Using the excerpt on rooftop solar in Perth below, answer these:
1. How much is the NT Government spending on the gas fired power station?
2. What share of homes in Perth have rooftop systems?
3. How many systems have been installed in Perth since 2010?

** Start of SELECTED EXTRACT **

The expenditure of $75m by the NT Government on a gas fired power station is a move entirely in the wrong direction, given the emergence of citizen-based electricity systems: For example, rooftop installed solar PV is now “the largest power station in Perth”.
 
This is the view of Prof. Peter Newman AO, Distinguished Professor of Sustainability at the Curtin University and director of its Sustainability Policy Institute.
 
In a paper co-written with Jemma Green, Prof Newman says the high cost of electricity, high radiant energy levels – sunshine – and easy access to cheap Chinese technology have led to dramatic buying of PV systems during the recent “boomtown years” in Perth: Nearly a quarter of all homes there have rooftop systems, “resulting in no new large-scale energy installations being required for the next several decades”.
 
And an Adjunct Associate Professor at the university, Rod Hayes, says a significant amount of the NTG’s $75m could be spent on advancing solar power in Alice Springs, with the same electricity output. He also explains how system instabilities can be overcome which Territory Generation claims are an obstacle to going beyond 20% solar. (See break-out report at the bottom of this page.)
 
More than 200,000 systems have been installed in Perth since 2010 and the purchase of solar PV is continuing to grow at over 20% per year.
 
Combined with battery storage these systems are set to rapidly change the “traditional uni-directional” generating structure into a “new distributed, bi-directional energy system,” says Prof Newman.
 
“This dramatic growth in solar PV has happened in Perth with limited government involvement [and] is expected to continue along with the emerging deployment of battery storage.”

** End of SELECTED EXTRACT **
** Start of SOURCE DATA **

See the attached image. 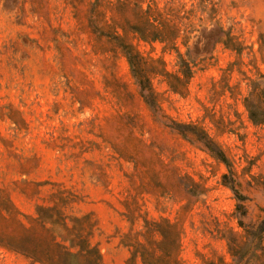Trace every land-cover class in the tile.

** End of SOURCE DATA **

### TASK ANSWER
1. $75m.
2. Nearly a quarter.
3. More than 200,000.